Directions
Pull every line from the listing below and repeat each one word for word, with nothing added or changed.

- - -

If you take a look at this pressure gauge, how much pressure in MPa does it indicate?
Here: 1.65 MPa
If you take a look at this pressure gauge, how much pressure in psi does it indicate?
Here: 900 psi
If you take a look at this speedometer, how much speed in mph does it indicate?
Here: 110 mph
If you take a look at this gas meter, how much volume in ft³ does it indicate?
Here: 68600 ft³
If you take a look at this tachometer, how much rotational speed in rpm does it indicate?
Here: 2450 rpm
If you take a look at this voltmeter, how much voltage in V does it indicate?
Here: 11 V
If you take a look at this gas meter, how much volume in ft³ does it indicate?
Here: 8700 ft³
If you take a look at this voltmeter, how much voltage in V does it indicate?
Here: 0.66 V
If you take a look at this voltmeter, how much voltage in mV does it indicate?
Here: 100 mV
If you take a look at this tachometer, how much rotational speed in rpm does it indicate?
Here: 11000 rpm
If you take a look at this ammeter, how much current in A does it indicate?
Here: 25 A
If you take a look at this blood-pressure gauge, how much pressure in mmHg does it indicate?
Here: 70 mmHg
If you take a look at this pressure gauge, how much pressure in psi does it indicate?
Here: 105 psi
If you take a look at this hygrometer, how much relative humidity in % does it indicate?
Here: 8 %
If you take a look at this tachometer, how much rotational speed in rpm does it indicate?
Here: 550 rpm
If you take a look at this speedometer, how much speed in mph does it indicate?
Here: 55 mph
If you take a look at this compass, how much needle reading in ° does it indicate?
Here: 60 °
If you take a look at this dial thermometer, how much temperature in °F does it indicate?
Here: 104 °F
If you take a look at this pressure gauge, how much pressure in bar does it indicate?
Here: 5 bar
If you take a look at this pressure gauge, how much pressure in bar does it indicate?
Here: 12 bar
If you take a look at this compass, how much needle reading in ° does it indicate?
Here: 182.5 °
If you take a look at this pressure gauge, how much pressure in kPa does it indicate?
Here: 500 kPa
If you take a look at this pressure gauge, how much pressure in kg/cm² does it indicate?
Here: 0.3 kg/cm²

- - -

Exercise result
If you take a look at this pressure gauge, how much pressure in MPa does it indicate?
Here: 1.65 MPa
If you take a look at this pressure gauge, how much pressure in psi does it indicate?
Here: 900 psi
If you take a look at this speedometer, how much speed in mph does it indicate?
Here: 110 mph
If you take a look at this gas meter, how much volume in ft³ does it indicate?
Here: 68600 ft³
If you take a look at this tachometer, how much rotational speed in rpm does it indicate?
Here: 2450 rpm
If you take a look at this voltmeter, how much voltage in V does it indicate?
Here: 11 V
If you take a look at this gas meter, how much volume in ft³ does it indicate?
Here: 8700 ft³
If you take a look at this voltmeter, how much voltage in V does it indicate?
Here: 0.66 V
If you take a look at this voltmeter, how much voltage in mV does it indicate?
Here: 100 mV
If you take a look at this tachometer, how much rotational speed in rpm does it indicate?
Here: 11000 rpm
If you take a look at this ammeter, how much current in A does it indicate?
Here: 25 A
If you take a look at this blood-pressure gauge, how much pressure in mmHg does it indicate?
Here: 70 mmHg
If you take a look at this pressure gauge, how much pressure in psi does it indicate?
Here: 105 psi
If you take a look at this hygrometer, how much relative humidity in % does it indicate?
Here: 8 %
If you take a look at this tachometer, how much rotational speed in rpm does it indicate?
Here: 550 rpm
If you take a look at this speedometer, how much speed in mph does it indicate?
Here: 55 mph
If you take a look at this compass, how much needle reading in ° does it indicate?
Here: 60 °
If you take a look at this dial thermometer, how much temperature in °F does it indicate?
Here: 104 °F
If you take a look at this pressure gauge, how much pressure in bar does it indicate?
Here: 5 bar
If you take a look at this pressure gauge, how much pressure in bar does it indicate?
Here: 12 bar
If you take a look at this compass, how much needle reading in ° does it indicate?
Here: 182.5 °
If you take a look at this pressure gauge, how much pressure in kPa does it indicate?
Here: 500 kPa
If you take a look at this pressure gauge, how much pressure in kg/cm² does it indicate?
Here: 0.3 kg/cm²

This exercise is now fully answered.